Document layout analysis data
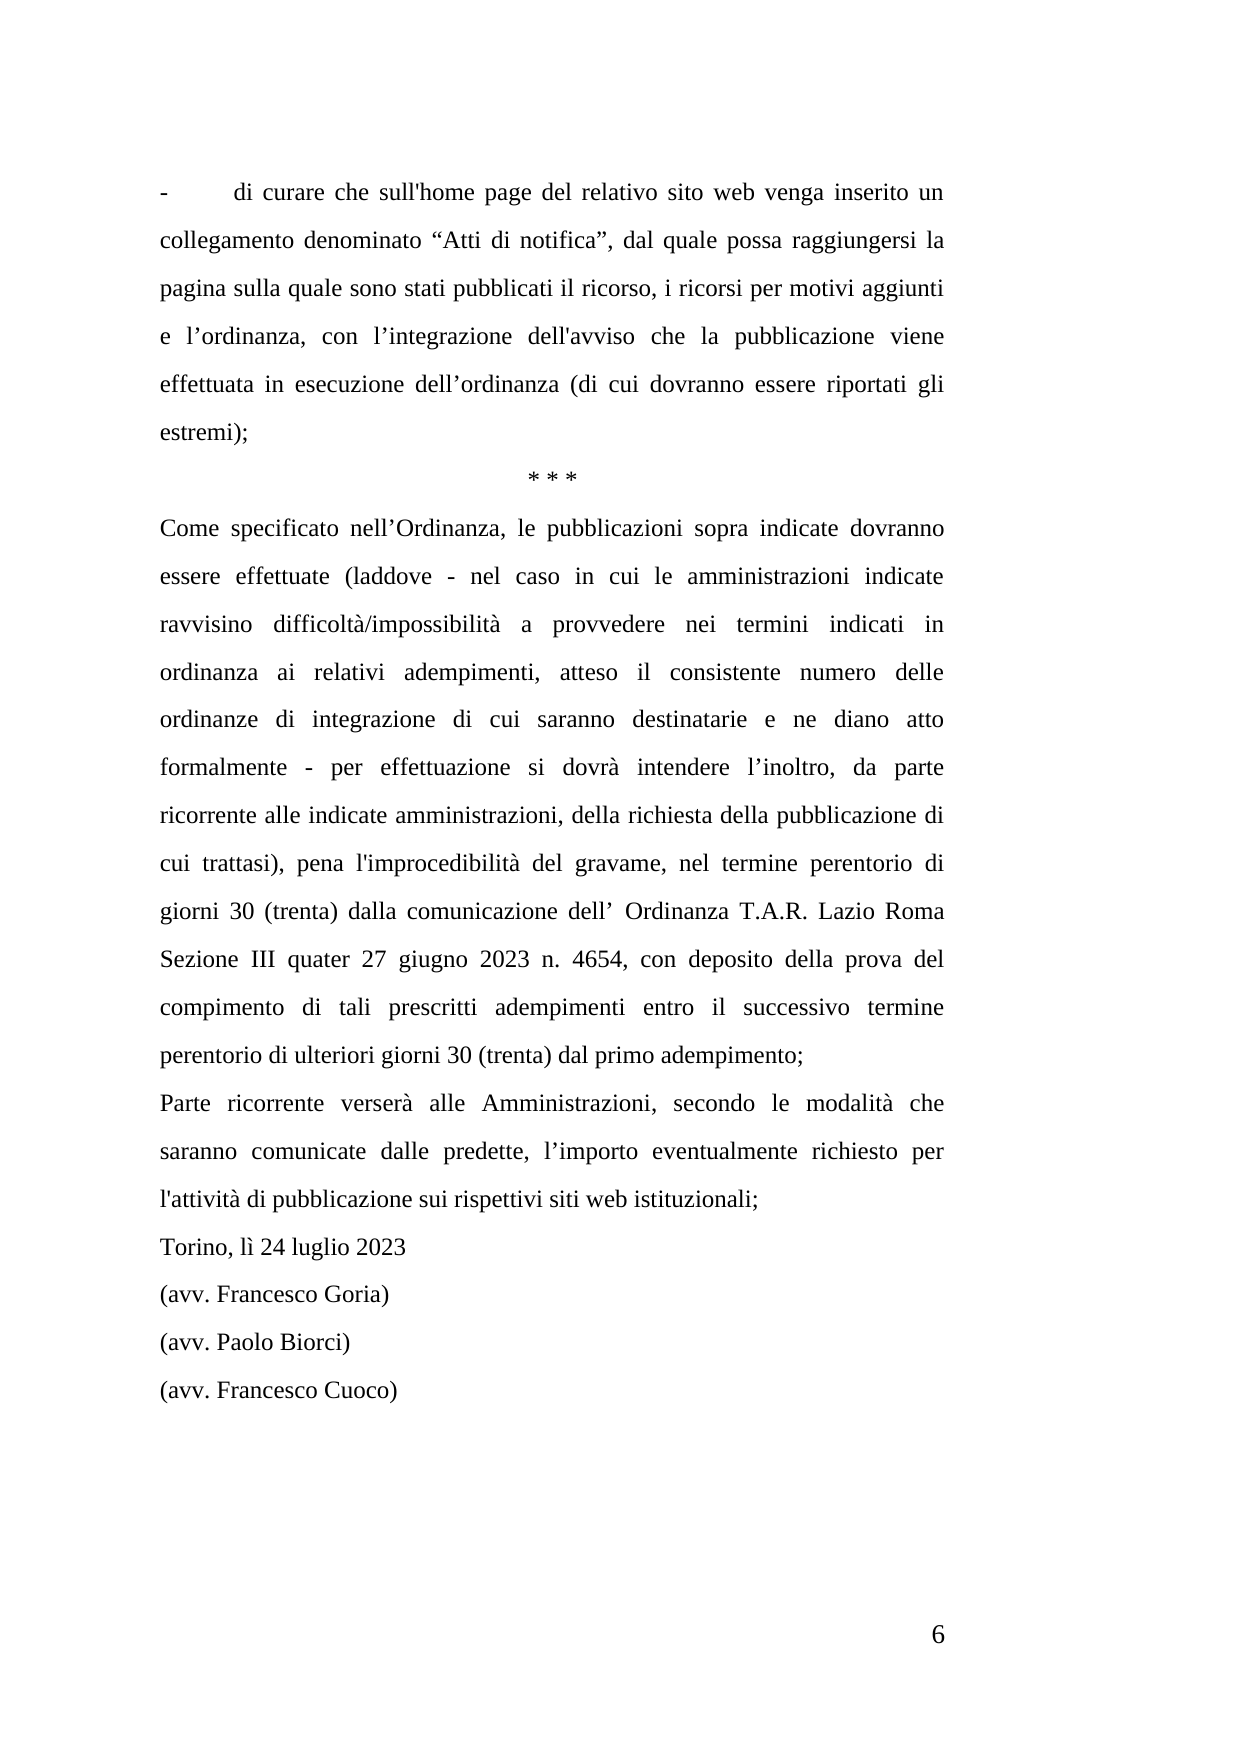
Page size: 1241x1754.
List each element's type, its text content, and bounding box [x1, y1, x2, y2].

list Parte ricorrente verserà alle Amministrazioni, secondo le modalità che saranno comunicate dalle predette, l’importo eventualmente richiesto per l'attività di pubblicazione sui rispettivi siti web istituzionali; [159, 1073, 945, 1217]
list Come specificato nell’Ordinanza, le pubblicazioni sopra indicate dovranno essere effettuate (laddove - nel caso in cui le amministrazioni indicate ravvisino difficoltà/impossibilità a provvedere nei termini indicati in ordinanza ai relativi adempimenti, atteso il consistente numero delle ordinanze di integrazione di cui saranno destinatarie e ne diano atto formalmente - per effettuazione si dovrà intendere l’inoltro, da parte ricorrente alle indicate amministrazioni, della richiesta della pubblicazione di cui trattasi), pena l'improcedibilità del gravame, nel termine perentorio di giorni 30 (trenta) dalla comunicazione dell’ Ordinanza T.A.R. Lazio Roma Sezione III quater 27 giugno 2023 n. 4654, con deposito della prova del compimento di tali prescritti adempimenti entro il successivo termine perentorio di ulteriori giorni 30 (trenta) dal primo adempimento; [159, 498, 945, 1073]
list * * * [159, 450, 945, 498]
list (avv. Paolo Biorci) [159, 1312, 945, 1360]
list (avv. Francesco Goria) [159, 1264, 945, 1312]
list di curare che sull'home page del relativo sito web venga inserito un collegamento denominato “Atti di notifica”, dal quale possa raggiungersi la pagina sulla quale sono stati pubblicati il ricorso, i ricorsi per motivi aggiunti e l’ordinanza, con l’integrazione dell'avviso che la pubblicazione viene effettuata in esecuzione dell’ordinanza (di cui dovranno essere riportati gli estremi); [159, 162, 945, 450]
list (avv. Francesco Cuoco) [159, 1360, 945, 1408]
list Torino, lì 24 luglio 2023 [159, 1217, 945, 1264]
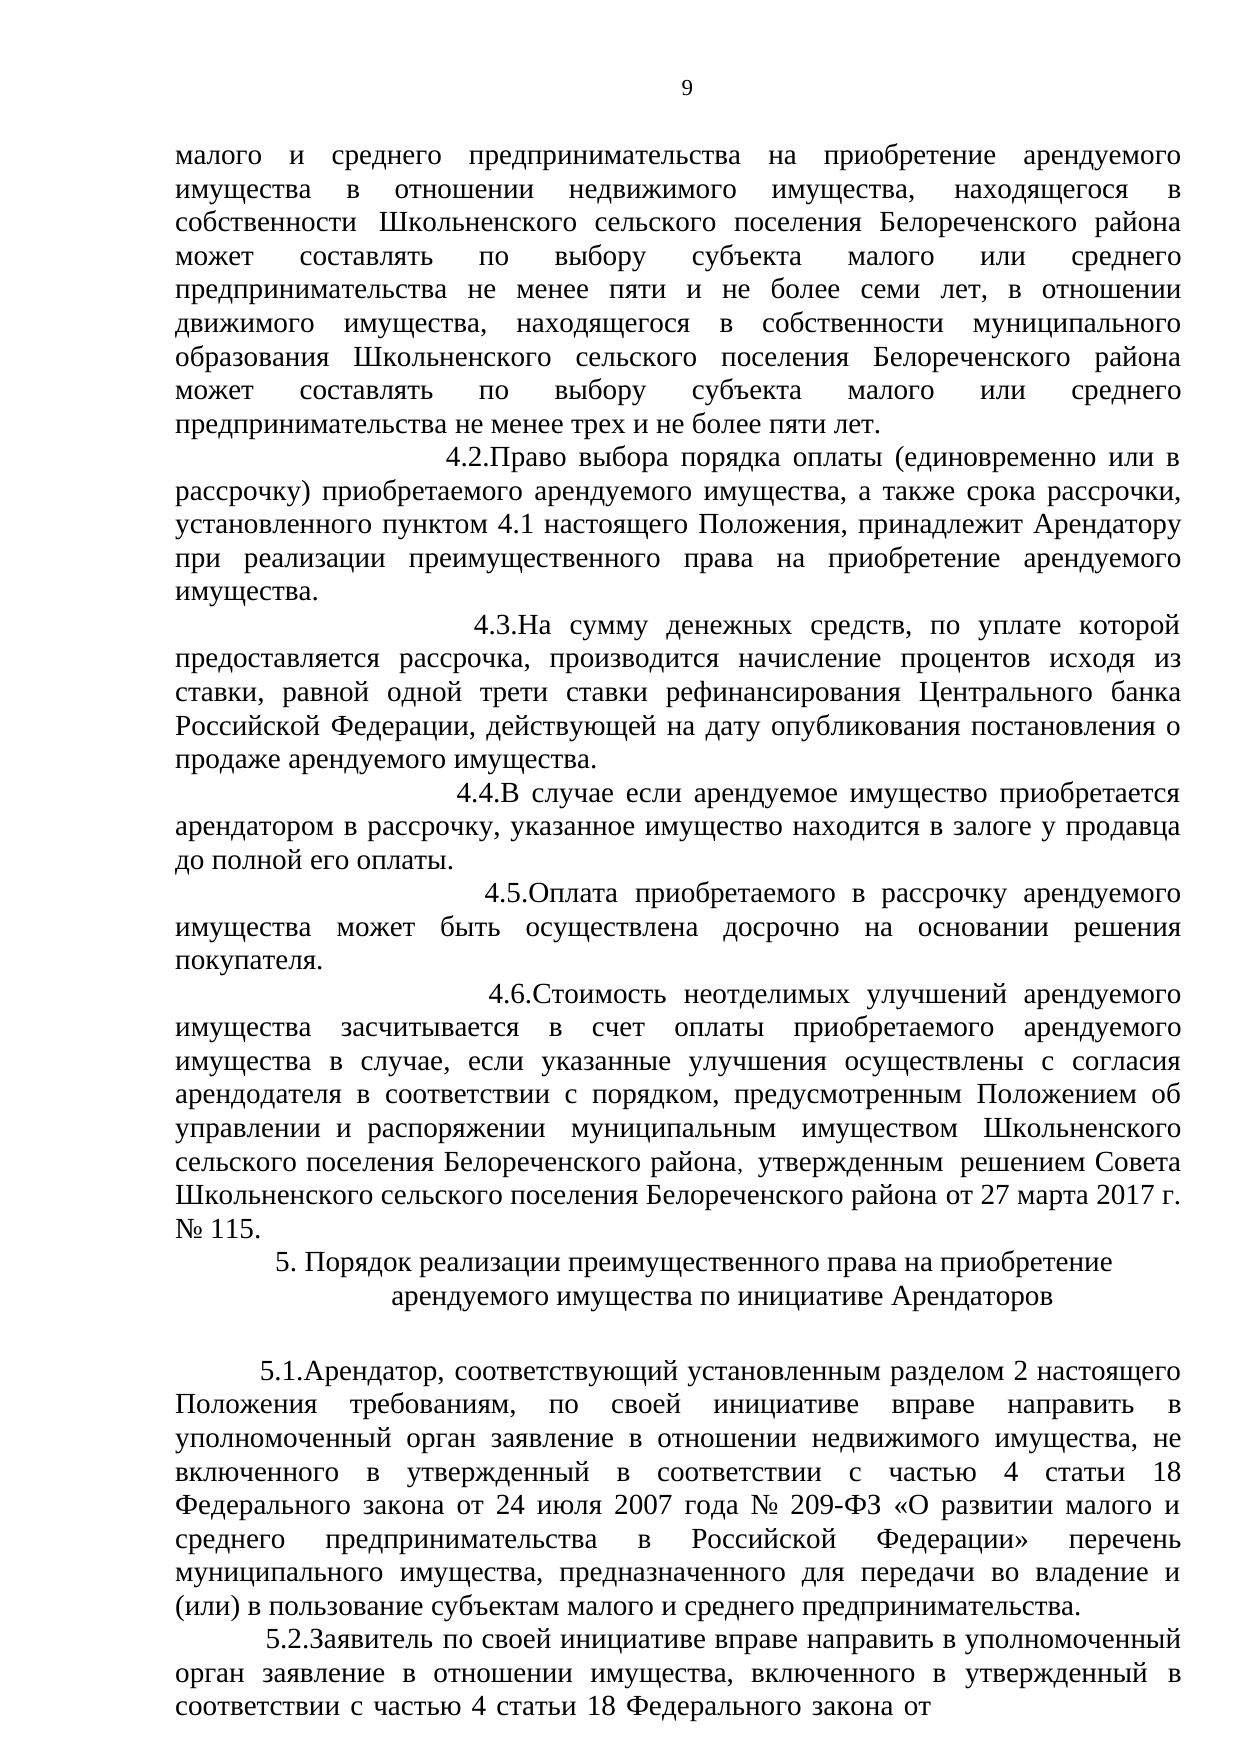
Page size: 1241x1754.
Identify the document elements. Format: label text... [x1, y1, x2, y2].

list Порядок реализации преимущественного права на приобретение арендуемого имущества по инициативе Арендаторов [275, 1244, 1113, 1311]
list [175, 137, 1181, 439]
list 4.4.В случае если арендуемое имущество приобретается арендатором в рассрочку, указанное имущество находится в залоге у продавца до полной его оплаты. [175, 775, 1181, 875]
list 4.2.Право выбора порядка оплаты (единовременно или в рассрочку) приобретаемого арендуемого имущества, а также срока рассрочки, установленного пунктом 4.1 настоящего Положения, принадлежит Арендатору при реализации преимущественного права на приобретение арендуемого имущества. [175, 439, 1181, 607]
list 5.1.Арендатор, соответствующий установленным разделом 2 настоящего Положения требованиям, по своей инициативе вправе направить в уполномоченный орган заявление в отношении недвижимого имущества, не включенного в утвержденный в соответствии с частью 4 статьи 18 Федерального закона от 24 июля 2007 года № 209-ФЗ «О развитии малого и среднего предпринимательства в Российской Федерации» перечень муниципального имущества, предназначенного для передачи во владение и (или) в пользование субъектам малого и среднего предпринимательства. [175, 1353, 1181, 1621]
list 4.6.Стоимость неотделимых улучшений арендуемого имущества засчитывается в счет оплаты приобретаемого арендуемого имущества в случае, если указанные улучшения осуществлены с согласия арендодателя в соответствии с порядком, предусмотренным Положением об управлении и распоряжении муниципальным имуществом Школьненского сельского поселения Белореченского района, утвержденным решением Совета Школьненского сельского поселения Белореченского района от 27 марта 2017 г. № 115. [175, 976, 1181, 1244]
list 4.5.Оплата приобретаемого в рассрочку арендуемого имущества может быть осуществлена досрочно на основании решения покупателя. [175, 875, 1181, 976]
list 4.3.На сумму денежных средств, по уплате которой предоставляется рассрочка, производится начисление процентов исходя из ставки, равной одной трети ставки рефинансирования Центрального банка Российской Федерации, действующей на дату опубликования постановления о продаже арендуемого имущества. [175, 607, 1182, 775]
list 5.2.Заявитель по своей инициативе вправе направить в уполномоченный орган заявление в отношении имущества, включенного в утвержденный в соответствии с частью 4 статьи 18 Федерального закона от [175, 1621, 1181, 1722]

To-do item: Pull out all lines in the data above that include "рассрочку".

Solution for this task:
list 4.4.В случае если арендуемое имущество приобретается арендатором в рассрочку, указанное имущество находится в залоге у продавца до полной его оплаты. [175, 775, 1181, 875]
list 4.2.Право выбора порядка оплаты (единовременно или в рассрочку) приобретаемого арендуемого имущества, а также срока рассрочки, установленного пунктом 4.1 настоящего Положения, принадлежит Арендатору при реализации преимущественного права на приобретение арендуемого имущества. [175, 439, 1181, 607]
list 4.5.Оплата приобретаемого в рассрочку арендуемого имущества может быть осуществлена досрочно на основании решения покупателя. [175, 875, 1181, 976]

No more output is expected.